Chapter 10: Processes of Perception and Analysis

Section 12: Human Thinking

Hashing

Given data in the form of sequences of numbers between 0 and k - 1, a very simple hashing scheme is just to compute FromDigits[Take[list, n], k]. But for data corresponding, say, to English words this scheme yields a very nonuniform distribution of hash codes, since, for example, there are many words beginning with "ba", but none beginning with "bb". The slightly modified but still very simple scheme Mod[FromDigits[list, k], m], where m is usually chosen to be a prime, is what is most often used in practice. For a fair fraction of values of m, the hash codes obtained from this scheme change whenever any element of list is changed. If m = k ^s-1 then it turns out that interchanging a pair of adjacent length s blocks in list never affects the result. Out of the many hundreds of times that I have used hashing in practice, I recall only a couple of cases where schemes like the one just described were not adequate, and in these cases the data always turned out to have quite dramatic regularities.

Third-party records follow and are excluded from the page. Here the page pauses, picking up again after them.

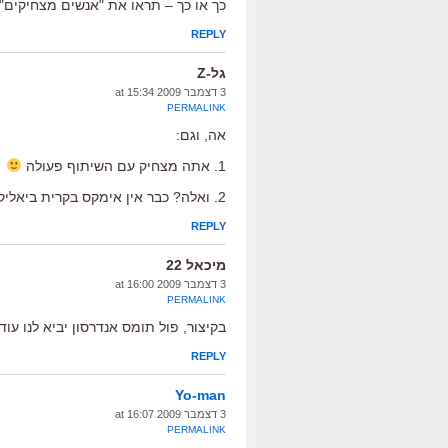
כך או כך – תראו את "אנשים מצחיקים".
REPLY
גל-Z
3 דצמבר 2009 at 15:34
PERMALINK
אה, וגם:
1. אתה מצחיק עם השיתוף פעולה
2. ואלה? כבר אין אימקס בקרית ביאליק? איזה באסה…
REPLY
מיכאל 22
3 דצמבר 2009 at 16:00
PERMALINK
בקיצור, פול תומס אנדרסון יביא לנו עו
REPLY
Yo-man
3 דצמבר 2009 at 16:07
PERMALINK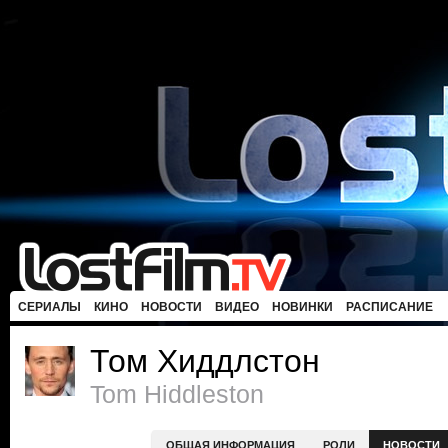
СЕРИАЛЫ
КИНО
НОВОСТИ
ВИДЕО
НОВИНКИ
РАСПИСАНИЕ
Том Хиддлстон
Tom Hiddleston
ОБЩАЯ ИНФОРМАЦИЯ
РОЛИ
НОВОСТИ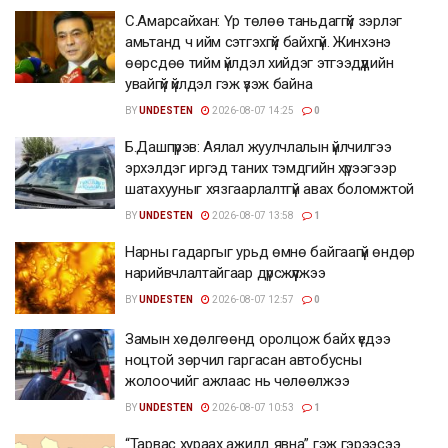
С.Амарсайхан: Үр төлөө таньдаггүй зэрлэг
амьтанд ч ийм сэтгэхгүй байхгүй. Жинхэнэ
өөрсдөө тийм үйлдэл хийдэг этгээдүүдийн
увайгүй үйлдэл гэж үзэж байна
BY
UNDESTEN
2026-08-07 14:25
0
Б.Дашпүрэв: Аялал жуулчлалын үйлчилгээ
эрхэлдэг иргэд таних тэмдгийн хүрээгээр
шатахууныг хязгаарлалтгүй авах боломжтой
BY
UNDESTEN
2026-08-07 13:58
1
Нарны гадаргыг урьд өмнө байгаагүй өндөр
нарийвчлалтайгаар дүрсжүүлжээ
BY
UNDESTEN
2026-08-07 12:57
0
Замын хөдөлгөөнд оролцож байх үедээ
ноцтой зөрчил гаргасан автобусны
жолоочийг ажлаас нь чөлөөлжээ
BY
UNDESTEN
2026-08-07 10:53
1
“Тарвас хураах ажилд явна” гэж гэрээсээ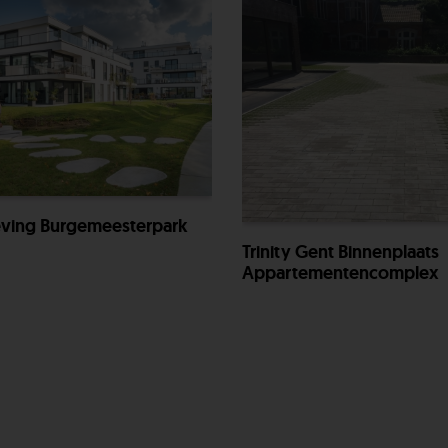
ing Burgemeesterpark
Trinity Gent Binnenplaats
Appartementencomplex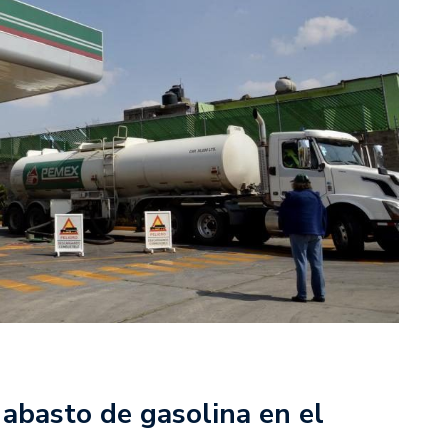
 abasto de gasolina en el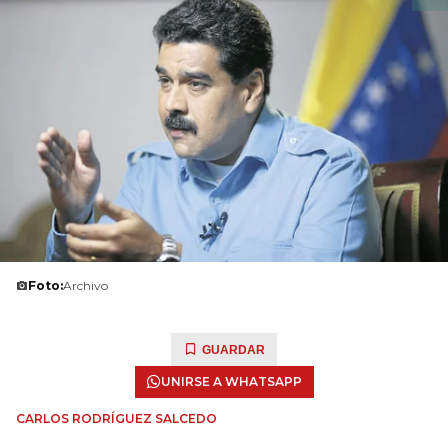
Foto:
Archivo
GUARDAR
UNIRSE A WHATSAPP
CARLOS RODRÍGUEZ SALCEDO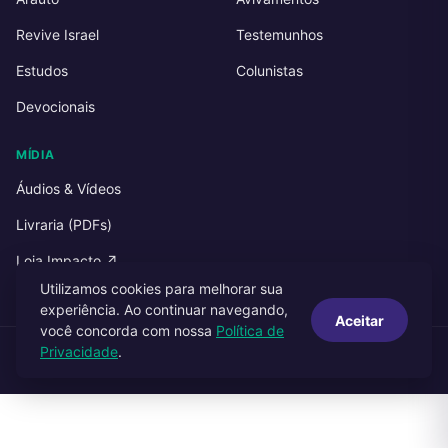
Revive Israel
Testemunhos
Estudos
Colunistas
Devocionais
MÍDIA
Áudios & Vídeos
Livraria (PDFs)
Loja Impacto ↗
Utilizamos cookies para melhorar sua
experiência. Ao continuar navegando,
Aceitar
você concorda com nossa
Política de
Privacidade
.
© 2026 Impacto Publicações. Todos os direitos reservados.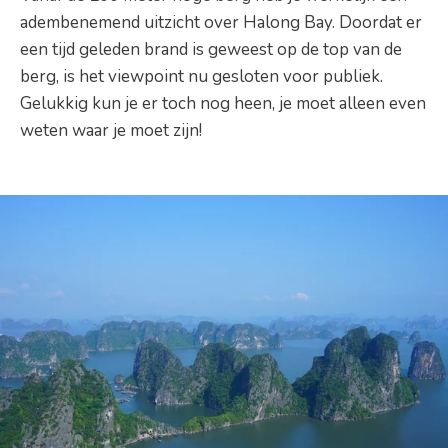
adembenemend uitzicht over Halong Bay. Doordat er
een tijd geleden brand is geweest op de top van de
berg, is het viewpoint nu gesloten voor publiek.
Gelukkig kun je er toch nog heen, je moet alleen even
weten waar je moet zijn!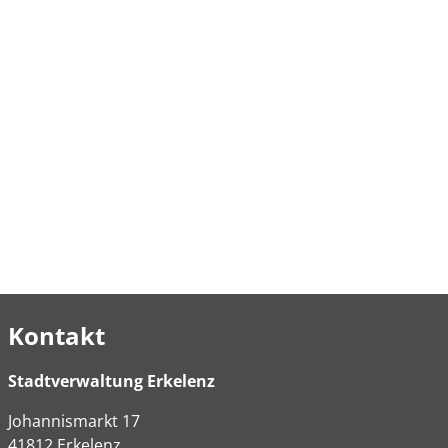
Kontakt
Stadtverwaltung Erkelenz
Johannismarkt
17
41812
Erkelenz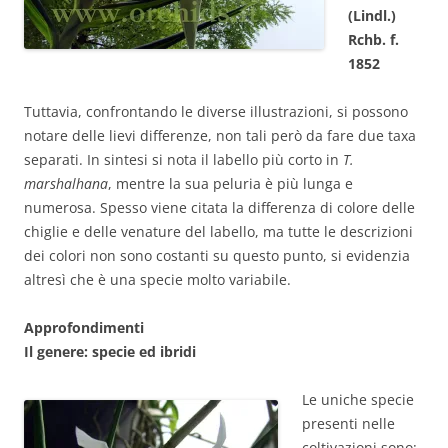
(Lindl.)
Rchb. f.
1852
Tuttavia, confrontando le diverse illustrazioni, si possono
notare delle lievi differenze, non tali però da fare due taxa
separati. In sintesi si nota il labello più corto in
T.
marshalhana
, mentre la sua peluria è più lunga e
numerosa. Spesso viene citata la differenza di colore delle
chiglie e delle venature del labello, ma tutte le descrizioni
dei colori non sono costanti su questo punto, si evidenzia
altresì che è una specie molto variabile.
Approfondimenti
Il genere: specie ed ibridi
Le uniche specie
presenti nelle
coltivazioni sono: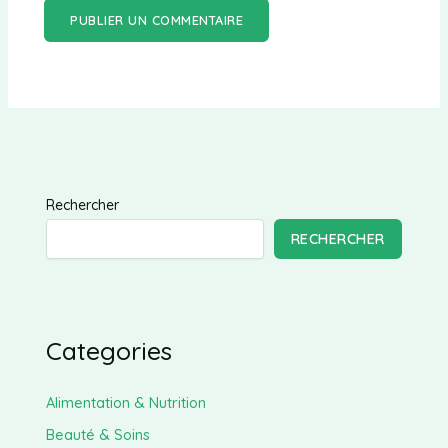
Rechercher
RECHERCHER
Categories
Alimentation & Nutrition
Beauté & Soins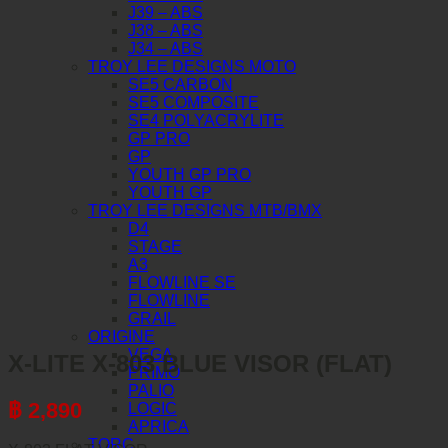
J39 – ABS
J38 – ABS
J34 – ABS
TROY LEE DESIGNS MOTO
SE5 CARBON
SE5 COMPOSITE
SE4 POLYACRYLITE
GP PRO
GP
YOUTH GP PRO
YOUTH GP
TROY LEE DESIGNS MTB/BMX
D4
STAGE
A3
FLOWLINE SE
FLOWLINE
GRAIL
ORIGINE
VEGA
X-LITE X-803 BLUE VISOR (FLAT)
PRIMO
PALIO
฿
2,890
LOGIC
APRICA
TORC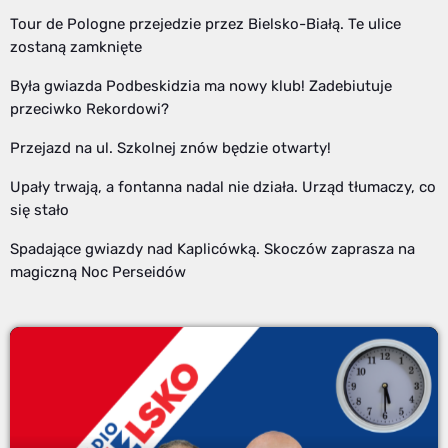
Tour de Pologne przejedzie przez Bielsko-Białą. Te ulice
zostaną zamknięte
Była gwiazda Podbeskidzia ma nowy klub! Zadebiutuje
przeciwko Rekordowi?
Przejazd na ul. Szkolnej znów będzie otwarty!
Upały trwają, a fontanna nadal nie działa. Urząd tłumaczy, co
się stało
Spadające gwiazdy nad Kaplicówką. Skoczów zaprasza na
magiczną Noc Perseidów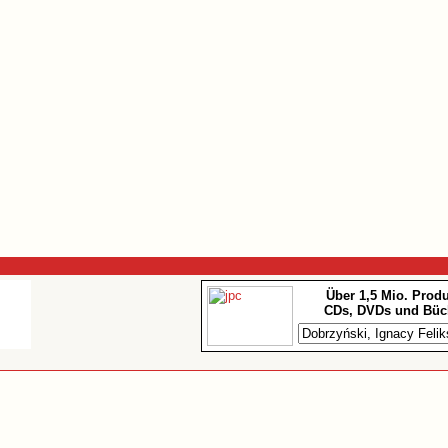
Über 1,5 Mio. Prod
CDs, DVDs und Büc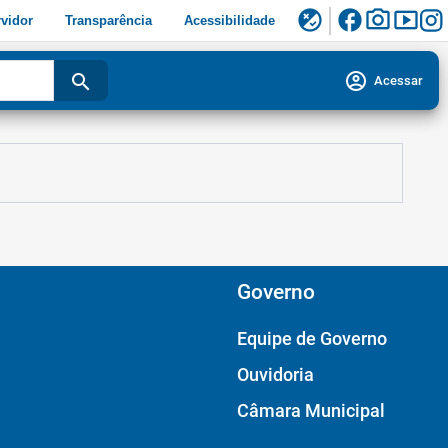
facebook
photo_camera
smart_display
flaky
vidor
Transparência
Acessibilidade
account_circle
search
Acessar
Governo
Equipe de Governo
Ouvidoria
Câmara Municipal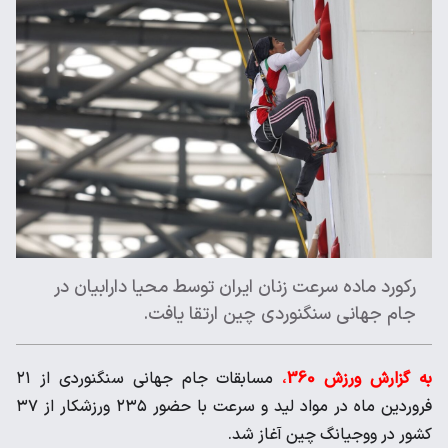
رکورد ماده سرعت زنان ایران توسط محیا دارابیان در
جام جهانی سنگنوردی چین ارتقا یافت.
به گزارش ورزش 360
،
مسابقات جام جهانی سنگنوردی از ۲۱
فروردین ماه در مواد لید و سرعت با حضور ۲۳۵ ورزشکار از ۳۷
کشور در ووجیانگ چین آغاز شد.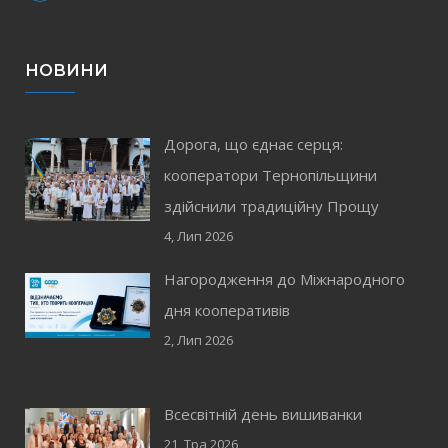
НОВИНИ
Дорога, що єднає серця:
кооператори Тернопільщини
здійснили традиційну Прощу
4, Лип 2026
Нагородження до Міжнародного
дня кооперативів
2, Лип 2026
Всесвітній день вишиванки
21, Тра 2026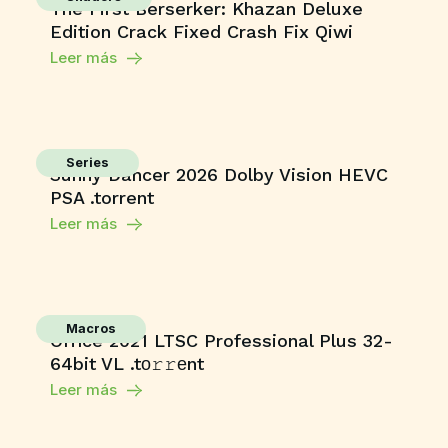
The First Berserker: Khazan Deluxe
Edition Crack Fixed Crash Fix Qiwi
Leer más
Series
Sunny Dancer 2026 Dolby Vision HEVC
PSA .torrent
Leer más
Macros
Office 2021 LTSC Professional Plus 32-
64bit VL .tо𝚛𝚛еnt
Leer más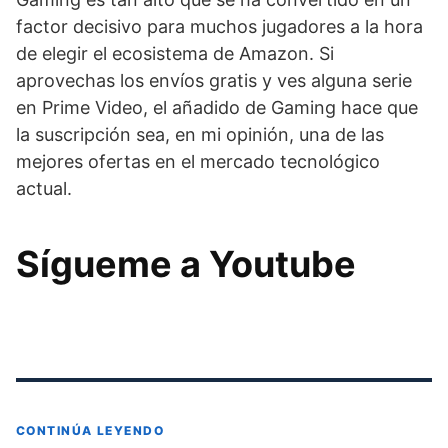
factor decisivo para muchos jugadores a la hora
de elegir el ecosistema de Amazon. Si
aprovechas los envíos gratis y ves alguna serie
en Prime Video, el añadido de Gaming hace que
la suscripción sea, en mi opinión, una de las
mejores ofertas en el mercado tecnológico
actual.
Sígueme a Youtube
CONTINÚA LEYENDO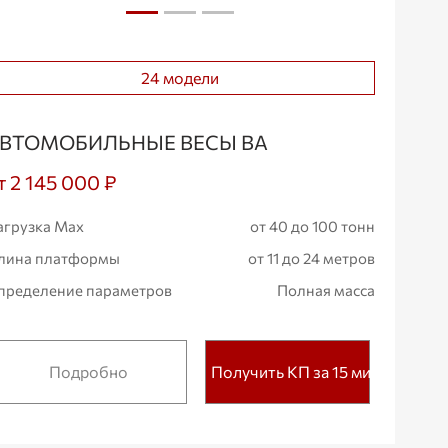
24 модели
ВТОМОБИЛЬНЫЕ ВЕСЫ ВА
т 2 145 000 ₽
агрузка Max
от 40 до 100 тонн
лина платформы
от 11 до 24 метров
пределение параметров
Полная масса
Подробно
Получить КП за 15 мин.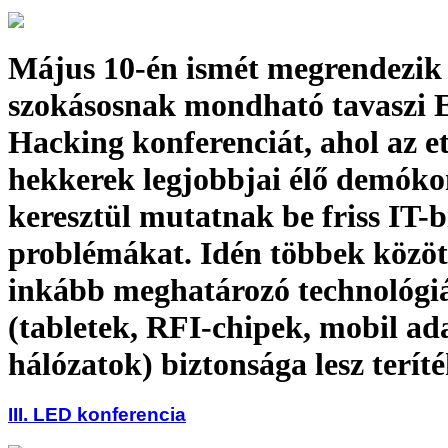
Május 10-én ismét megrendezik
szokásosnak mondható tavaszi E
Hacking konferenciát, ahol az e
hekkerek legjobbjai élő demók
keresztül mutatnak be friss IT-b
problémákat. Idén többek közöt
inkább meghatározó technológi
(tabletek, RFI-chipek, mobil ada
hálózatok) biztonsága lesz terít
III. LED konferencia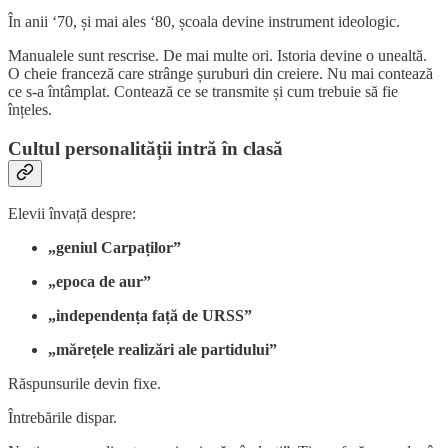
În anii ‘70, și mai ales ‘80, școala devine instrument ideologic.
Manualele sunt rescrise. De mai multe ori. Istoria devine o unealtă.
O cheie franceză care strânge șuruburi din creiere. Nu mai contează
ce s-a întâmplat. Contează ce se transmite și cum trebuie să fie
înțeles.
Cultul personalității intră în clasă
Elevii învață despre:
„geniul Carpaților”
„epoca de aur”
„independența față de URSS”
„mărețele realizări ale partidului”
Răspunsurile devin fixe.
Întrebările dispar.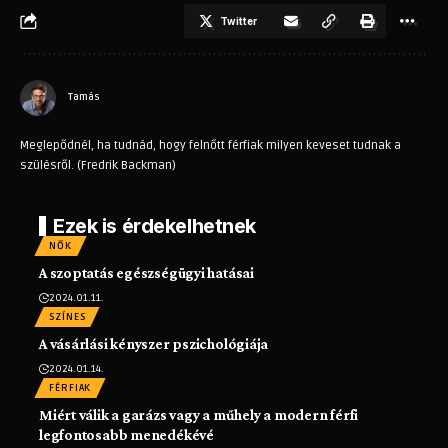
Twitter
Tamás
Meglepődnél, ha tudnád, hogy felnőtt férfiak milyen keveset tudnak a
szülésről. (Fredrik Backman)
Ezek is érdekelhetnek
NŐK
A szoptatás egészségügyi hatásai
2024.01.11.
SZÍNES
A vásárlási kényszer pszichológiája
2024.01.14.
FÉRFIAK
Miért válik a garázs vagy a műhely a modern férfi
legfontosabb menedékévé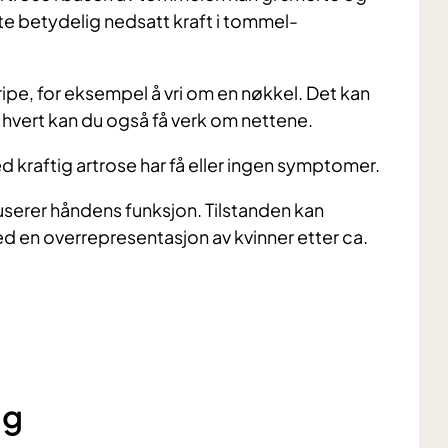
e betydelig nedsatt kraft i tommel-
ipe, for eksempel å vri om en nøkkel. Det kan
 hvert kan du også få verk om nettene.
 kraftig artrose har få eller ingen symptomer.
eduserer håndens funksjon. Tilstanden kan
en overrepresentasjon av kvinner etter ca.
ng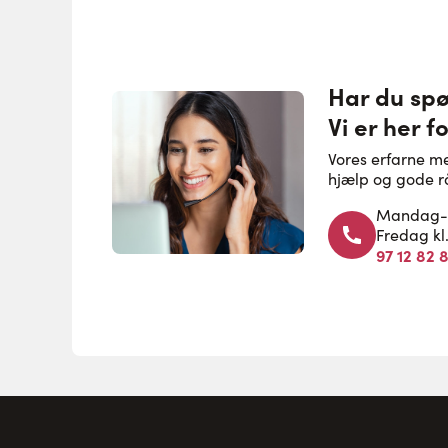
Har du sp
Vi er her fo
Vores erfarne m
hjælp og gode r
Mandag-to
Fredag kl
97 12 82 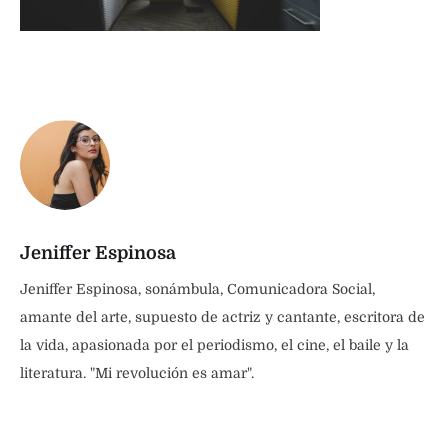
Jeniffer Espinosa
Jeniffer Espinosa, sonámbula, Comunicadora Social,
amante del arte, supuesto de actriz y cantante, escritora de
la vida, apasionada por el periodismo, el cine, el baile y la
literatura. "Mi revolución es amar".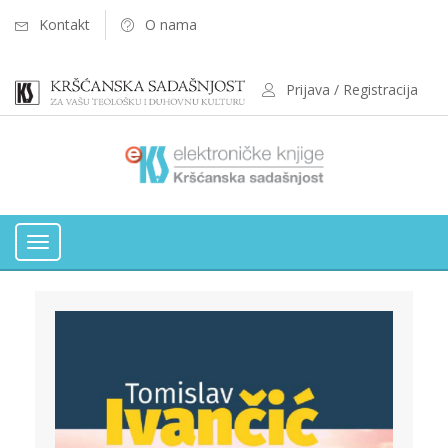
Kontakt
O nama
Prijava / Registracija
Toggle
navigation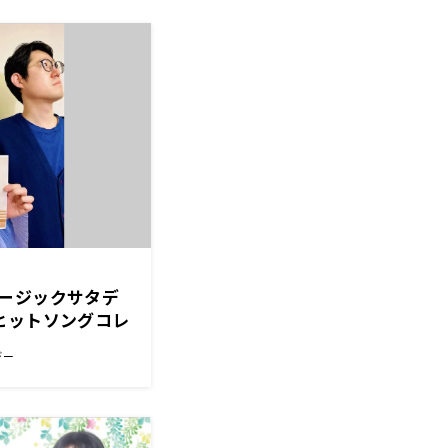
ージックサタデ
ヒットソングコレ
した！
デー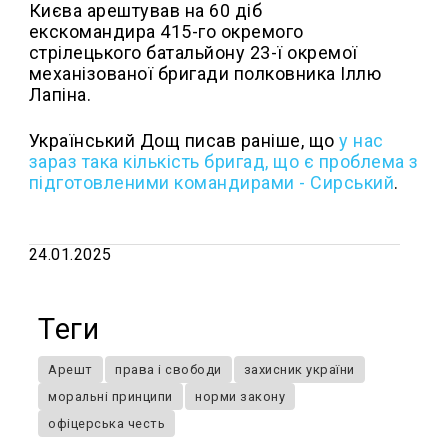
Києва арештував на 60 діб
екскомандира 415-го окремого
стрілецького батальйону 23-ї окремої
механізованої бригади полковника Іллю
Лапіна.
Український Дощ писав раніше, що
у нас
зараз така кількість бригад, що є проблема з
підготовленими командирами - Сирський
.
24.01.2025
Теги
Арешт
права і свободи
захисник україни
моральні принципи
норми закону
офіцерська честь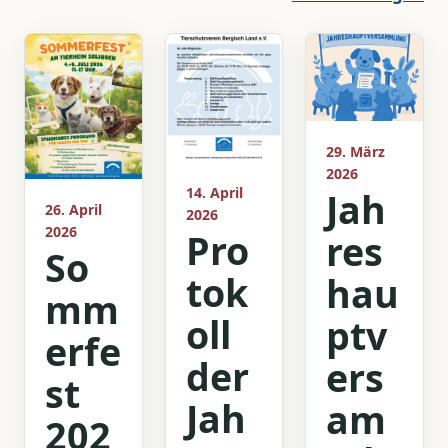
29. März
2026
14. April
Jah
26. April
2026
2026
Pro
res
So
tok
hau
mm
oll
ptv
erfe
der
ers
st
Jah
am
202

In typical applications hash codes give locations in computer memory, from which actual data is found either by following a chain of pointers, or by probing successive locations until an empty one is reached. In the internals of Mathematica the most common way that hashing is used is for recognizing data and finding unique stored versions of it. There are several subtleties associated with setting up hash codes that appropriately handle approximate real numbers and Mathematica patterns.

Hashing is a sufficiently simple idea that it has been invented independently many times since at least the 1950s. The main alternative to hashing is to store data with successive elements corresponding to successive levels in a tree. In the past decade, hashing has become widely used not only for searching but also for authentication. The basic idea in this case is to take a document and to compute from it a small hash code that changes when almost any change is made in the document, and for which it is a difficult problem of cryptanalysis to work out what changes in the document will lead to no change in the hash code. Schemes for such hash codes can fairly easily be constructed using rule 30 and other cellular automata.